И с той ночи больше никто его не видел. Освободился он от душевного и телесного томленья, а свою шаманку обрек на пожизненные страдания. Ушел он в леса, бродил по горам и скалам, пока не превратился в человека-медведя, — так и след его где-то сгинул. Как бы шаманке ни хотелось, как бы она ни тосковала, не решилась она с помощью духов позвать душу дерзкого парня, так бесстрашно посягнувшего на нее — хранительницу духа и оттого погубившего себя самого. Этот единственный случай в ее жизни, промелькнул, как звезда на небосводе, озарил на мгновение ее жизнь и исчез бесследно.

С тех пор тангутская шаманка ни разу не смотрела в глаза мужчинам.
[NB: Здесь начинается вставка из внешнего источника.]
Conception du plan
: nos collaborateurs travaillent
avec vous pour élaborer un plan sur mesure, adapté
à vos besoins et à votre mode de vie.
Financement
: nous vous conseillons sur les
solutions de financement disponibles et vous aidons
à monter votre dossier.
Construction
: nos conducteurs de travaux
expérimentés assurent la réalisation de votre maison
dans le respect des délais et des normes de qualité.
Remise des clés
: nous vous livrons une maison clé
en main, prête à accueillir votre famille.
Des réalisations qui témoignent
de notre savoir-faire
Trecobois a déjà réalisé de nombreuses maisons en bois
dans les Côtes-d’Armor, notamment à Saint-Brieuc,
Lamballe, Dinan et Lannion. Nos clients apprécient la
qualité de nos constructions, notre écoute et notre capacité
И поклялась самой себе, что, несмотря на всю несправедливость, ей доставшуюся, пронести по жизни уготованную ей долю, не проронив ни слезинки, с твердою душою, с каменным сердцем, к смерти и жизни отнестись равнодушно, будто бы она не от матери родилась, а от обрыва оторвалась, будто бы не отцом зачата, а от скалы откололась.
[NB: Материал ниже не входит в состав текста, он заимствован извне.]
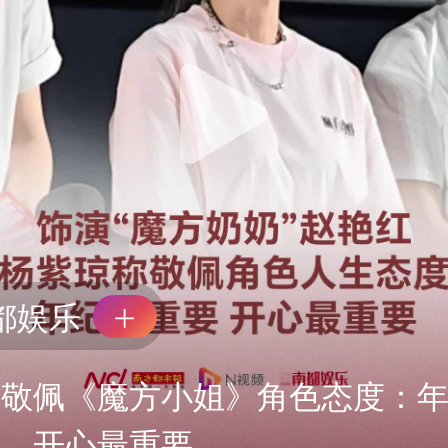
都娱乐
称敬佩《魔方小姐》角色态度：
要，开心最重要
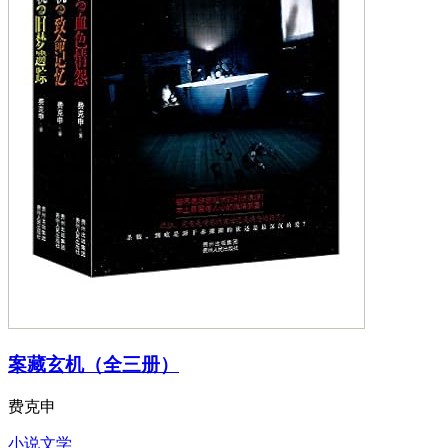
案藏玄机（全三册）
费克申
Пришло время родов, и хотя соплеменники догадывались, но вслух высказываться остерегались. Потому говорили, что молодая шаманка зачала дитя от небесного юноши. И стала молодая шаманка матерью с сердцем из красного камня. Родился у нее сыночек, с которым вряд ли кто сравнится по красоте, с челом ясным, как луна в полнолунье, с черными миндалевидными глазами, излучавшими необыкновенный мягкий свет, сыночек и впрямь дарованный Небом.
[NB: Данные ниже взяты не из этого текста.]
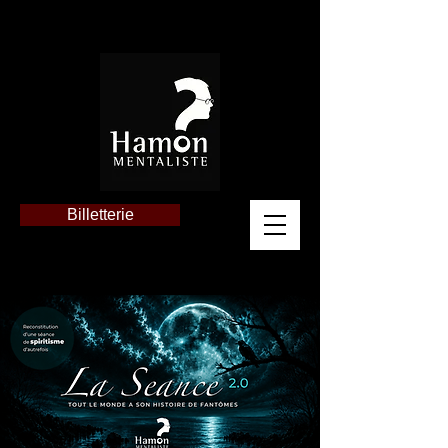
Billetterie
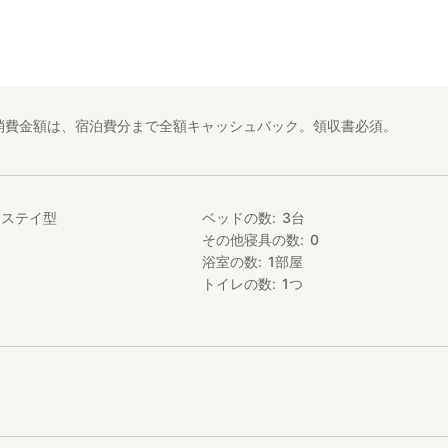
消費金額は、宿泊費分まで全額キャッシュバック。領収書必須。
ムステイ型
ベッドの数
3
台
その他寝具の数
0
浴室の数
1
部屋
トイレの数
1
つ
Казалось бы до единственного сына, ни с кем не сравнимого на земле, невозможно было дотронуться замасленными руками или усадить на пыльную землю. Но когда мальчик подрос, стала тангутка частенько побивать его ни чуточки не жалея. Лупила так, словно и вправду имела каменное сердце. Люди, видя это, тихо шептались, сокрушаясь над несчастной долей славного мальчика. Да разве найдется на свете такой, который осмелится порицать саму шаманку. Но кто мог знать, что поступала так шаманка-мать, ибо узнала от духов своих, что настанет неизбежный час, который низвергнет ее в пропасть бездонного горя. Случалось, были дни, когда от душевной боли готова была она наложить руку на единственного сына, лишь бы уберечь его от грядущих мучений, лишь бы убавить предстоящие ему страдания на этом свете. Но затем, по избиении сына, падала она ниц перед Деревом-матерью в страстном покаянии, разрывалось ее сердце от превеликой жалости, с глубокой нежностью обнимала сына, топила в бездонном море материнской ласки, вся источалась любовью. Не становилось ей легче от мыслей о том, что все в этом мире преходяще, что у любого со временем волосы выпадают, глаза выцветают и всякий смиряется перед тленностью мира сего, — все равно душа не примирялась с мыслями о безысходности. Смотрела на сына застывшим взглядом, смешанным с отчаянием и любовью, ночи напролет баюкала под сердцем, боялась как бы не запятнали его лицо лунные блики, даже от мирного дыхания ночи берегла его сон. Надрывалась от тщетных дум, как уберечь сына от горестей, выпадающих на людскую долю. Не сравнить ни с чем страдания матери по своим детям. Но еще страшнее удел матери-шаманки не только угадывать горькую участь сына, но ясно предвидеть, какой именно ужасный конец уготовила ему жестокая судьба.

Если б не была она признана тангутами посланницей Неба, Хранительницей духа племени, пусть даже питалась мхом со скал, запивая его родниковой водой, укрываясь в ветхом чуме, пусть худо-бедно жила бы сама по себе, без нынешней шаманской неволи, была бы рядом с тем охотником, который так бесстрашно распахнул полог ее чума, жила бы, как подобает всякой обычной женщине. Много было чумов, в которых подрастали и расцветали девушки, но тот дерзкий охотник, обуянный страстью, осмелился овладеть самой шаманкой. Не будь она шаманкой, остался бы сейчас среди соплеменников, поставил бы собственный чум и вился бы дымок из его родного очага. А она, вместо того чтобы камлать, заклинать удачу, возносить просьбы и ниспосылать проклятия, распевала бы сердечные песни любви, которые звенели и расходились по всей тайге. Не было бы теперешних мучений о судьбе единственного сына.